─── DOKUMENTAUSZUG ───

Im Spitzenspiel beim Hamburger SV kämpft Hertha BSC gegen den Ruf an, in entscheidenden Momenten zu versagen. Es geht um ein anderes Image - und um 20 Millionen Euro.

Berlin - Es ist noch gar nicht so lange her, da ist Lucien Favre über eine interessante Personalie unterrichtet worden. Hertha BSC arbeitet an der Verpflichtung von Ivan Klasnic. Die Verhandlungen sollen schon sehr weit fortgeschritten sein, der kroatische Nationalspieler ist beim FC Nantes nicht so richtig glücklich und würde gern nach Deutschland wechseln. Favre fand das sehr interessant, weil er erstens selbst noch nichts davon wusste, zweitens nicht nach seiner Meinung gefragt wurde, drittens nicht allzu viel von Klasnic hält und viertens, auch nicht ganz unwichtig, immerhin der Trainer von Hertha BSC ist.

Ivan Klasnic hat sieben Jahre lang in Bremen gespielt, geboren ist er in Hamburg, ebendort, wo Favre heute mit Hertha zum Spitzenspiel der Fußball-Bundesliga anzutreten hat. Hängt eben doch alles mit allem zusammen.

Herthas Manager Dieter Hoeneß findet, das Spiel beim Hamburger SV sei so wichtig, „dass man dazu eigentlich gar nichts mehr sagen muss“. Lucien Favre entgegnet, es gebe noch fünf Spiele, und alle seien sie genauso bedeutend. Hoeneß sagt: „Wenn wir beim HSV gewinnen“, werde er vielleicht ein neues Saisonziel ausgeben. Favre wiederum hält nichts von einem Leben im Konjunktiv, „ich sage nie ,wenn‘, ich denke immer nur an das nächste Spiel“.

In trauter Harmonie also bereitet sich Hertha BSC auf ein Spiel vor, das zwar nicht zwischen Himmel und Hölle, aber doch über die kurzfristigen Perspektiven entscheiden wird. Ein Sieg in Hamburg würde den Berlinern alle Möglichkeiten eröffnen, die auch aus finanziellen Gründen nicht ganz unwichtige Champions League zu erreichen. Es geht um verdammt viel Geld, geschätzt 20 Millionen Euro. Natürlich denkt daran kein Spieler beim Schießen-Flanken-Köpfen, aber mit dem Unterbewusstsein ist das so eine Sache, und hat Hertha entscheidende Spiele nicht schon immer in den Sand gesetzt?

1979, im Halbfinale des Uefa-Cups, hätte ein 2:0 gegen Roter Stern Belgrad für den Einzug ins Finale gereicht, genauso stand es bis kurz vor Schluss, als den Jugoslawen doch noch ein Tor gelang. 1981 musste nach dem Abstieg in die Zweite Liga am vorletzten Spieltag daheim im Olympiastadion ein Punkt gegen Eintracht Braunschweig her für die direkte Rückkehr. Das Spiel ging 2:4 verloren. Zwischenzeitlich stürzte Hertha ab in die Oberliga, für ein Comeback im bezahlten Fußball hätte 1987 ein Remis gegen den BVL Remscheid gereicht. Hertha verlor 1:3. Ein paar Jahre und eine politische Wende später ging es am vorletzten Spieltag der Saison 1999/2000 bei 1860 München um die Qualifikation für die Champions League. Hertha verlor 1:2. Und am 21. Mai 2005 hätte gegen die im bedeutungslosen Tabellennirvana verstrandeten Hannoveraner ein Tor gereicht für den Einzug in die Champions League, aber dieses eine Tor wollte trotz permanenter Überlegenheit nicht fallen, so dass völlig unverhofft Werder Bremen auf dem dritten Tabellenplatz landete und seine internationale Erfolgsgeschichte fortsetzen durfte.

───

IHRE AUFGABE = Mit welchem Ergebnis endete laut dem Dokumentauszug das Spiel von Hertha BSC gegen den BVL Remscheid im Jahr 1987?

─── ERFASSTE AUFLISTUNG ───

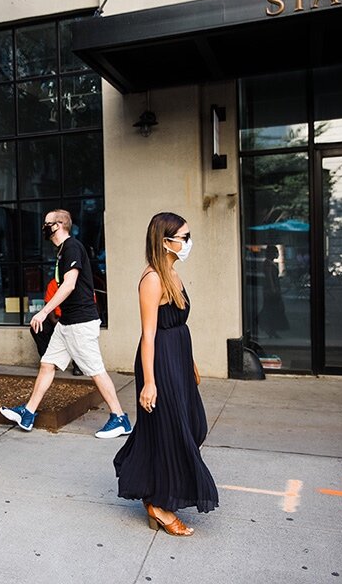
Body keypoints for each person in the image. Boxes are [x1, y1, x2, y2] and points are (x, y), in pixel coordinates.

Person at [113, 212, 218, 536]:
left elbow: (177, 325)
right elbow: (149, 333)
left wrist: (191, 361)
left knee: (193, 425)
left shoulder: (172, 273)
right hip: (158, 363)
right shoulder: (152, 279)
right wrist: (149, 382)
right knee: (170, 431)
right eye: (183, 237)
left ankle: (154, 490)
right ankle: (158, 504)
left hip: (178, 358)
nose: (188, 243)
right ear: (165, 241)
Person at [0, 209, 131, 438]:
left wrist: (43, 312)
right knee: (48, 364)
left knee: (96, 371)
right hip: (67, 323)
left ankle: (119, 417)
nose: (43, 227)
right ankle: (28, 413)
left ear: (58, 225)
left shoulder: (72, 246)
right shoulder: (63, 251)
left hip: (80, 323)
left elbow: (69, 285)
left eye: (46, 223)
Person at [258, 245, 289, 337]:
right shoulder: (268, 264)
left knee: (271, 309)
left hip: (272, 289)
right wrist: (273, 289)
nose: (278, 254)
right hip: (271, 291)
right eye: (276, 252)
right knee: (272, 309)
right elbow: (269, 277)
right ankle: (266, 326)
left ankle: (271, 329)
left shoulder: (270, 263)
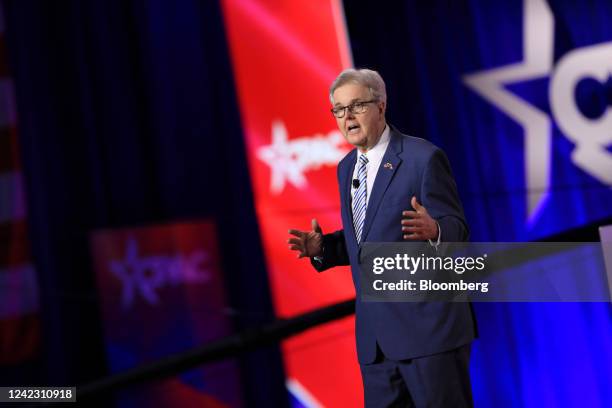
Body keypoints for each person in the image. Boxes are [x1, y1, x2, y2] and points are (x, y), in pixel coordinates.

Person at [288, 68, 476, 407]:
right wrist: (324, 249)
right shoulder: (346, 168)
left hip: (429, 334)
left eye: (357, 105)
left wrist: (435, 230)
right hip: (376, 344)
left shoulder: (422, 158)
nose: (347, 117)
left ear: (381, 106)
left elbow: (458, 230)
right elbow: (368, 236)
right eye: (339, 109)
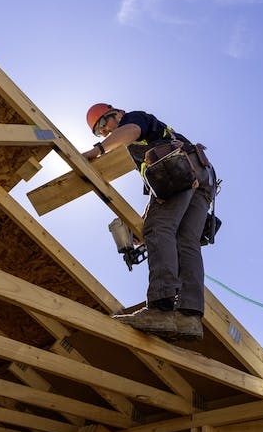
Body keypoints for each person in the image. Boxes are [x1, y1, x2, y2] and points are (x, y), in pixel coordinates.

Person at [81, 103, 214, 341]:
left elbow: (130, 130)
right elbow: (160, 193)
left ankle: (160, 309)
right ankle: (190, 317)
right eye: (98, 132)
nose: (104, 132)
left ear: (117, 113)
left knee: (159, 227)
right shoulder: (149, 146)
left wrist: (98, 150)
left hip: (180, 167)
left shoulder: (132, 120)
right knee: (186, 242)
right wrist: (144, 220)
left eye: (103, 123)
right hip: (202, 176)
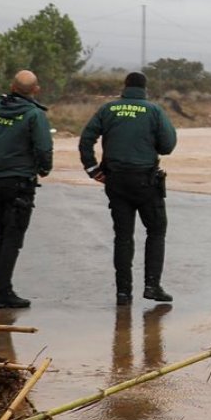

───

ERGEBNIS DER ÜBUNG = Hertha BSC verlor 1:3.